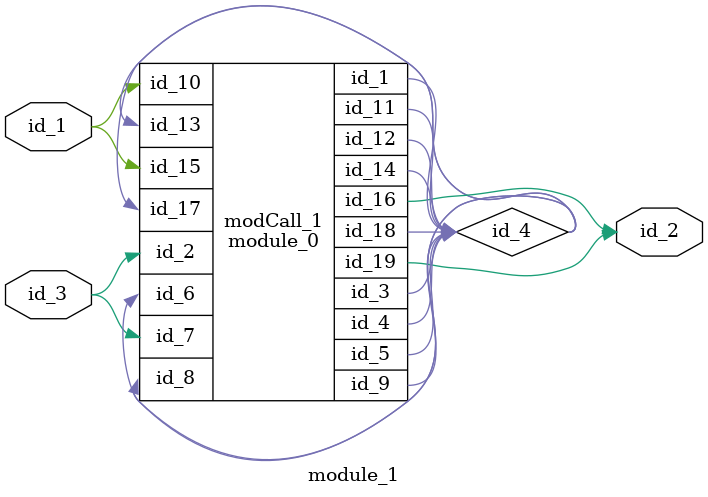
<source format=v>
module module_0 (
    id_1,
    id_2,
    id_3,
    id_4,
    id_5,
    id_6,
    id_7,
    id_8,
    id_9,
    id_10,
    id_11,
    id_12,
    id_13,
    id_14,
    id_15,
    id_16,
    id_17,
    id_18,
    id_19
);
  output wire id_19;
  inout wire id_18;
  input wire id_17;
  output wire id_16;
  input wire id_15;
  inout wire id_14;
  input wire id_13;
  inout wire id_12;
  inout wire id_11;
  input wire id_10;
  inout wire id_9;
  input wire id_8;
  input wire id_7;
  input wire id_6;
  inout wire id_5;
  inout wire id_4;
  inout wire id_3;
  input wire id_2;
  inout wire id_1;
  wire id_20, id_21;
endmodule
module module_1 (
    id_1,
    id_2,
    id_3
);
  input wire id_3;
  output wire id_2;
  input wire id_1;
  wire id_4;
  module_0 modCall_1 (
      id_4,
      id_3,
      id_4,
      id_4,
      id_4,
      id_4,
      id_3,
      id_4,
      id_4,
      id_1,
      id_4,
      id_4,
      id_4,
      id_4,
      id_1,
      id_2,
      id_4,
      id_4,
      id_2
  );
  wire id_5;
  wire id_6;
  wire id_7;
  wire id_8;
  wire id_9;
endmodule

</source>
+++
What to do:
Could you return the entire listing above verbatim while dropping each picture?

Task answer:
<source format=v>
module module_0 (
    id_1,
    id_2,
    id_3,
    id_4,
    id_5,
    id_6,
    id_7,
    id_8,
    id_9,
    id_10,
    id_11,
    id_12,
    id_13,
    id_14,
    id_15,
    id_16,
    id_17,
    id_18,
    id_19
);
  output wire id_19;
  inout wire id_18;
  input wire id_17;
  output wire id_16;
  input wire id_15;
  inout wire id_14;
  input wire id_13;
  inout wire id_12;
  inout wire id_11;
  input wire id_10;
  inout wire id_9;
  input wire id_8;
  input wire id_7;
  input wire id_6;
  inout wire id_5;
  inout wire id_4;
  inout wire id_3;
  input wire id_2;
  inout wire id_1;
  wire id_20, id_21;
endmodule
module module_1 (
    id_1,
    id_2,
    id_3
);
  input wire id_3;
  output wire id_2;
  input wire id_1;
  wire id_4;
  module_0 modCall_1 (
      id_4,
      id_3,
      id_4,
      id_4,
      id_4,
      id_4,
      id_3,
      id_4,
      id_4,
      id_1,
      id_4,
      id_4,
      id_4,
      id_4,
      id_1,
      id_2,
      id_4,
      id_4,
      id_2
  );
  wire id_5;
  wire id_6;
  wire id_7;
  wire id_8;
  wire id_9;
endmodule

</source>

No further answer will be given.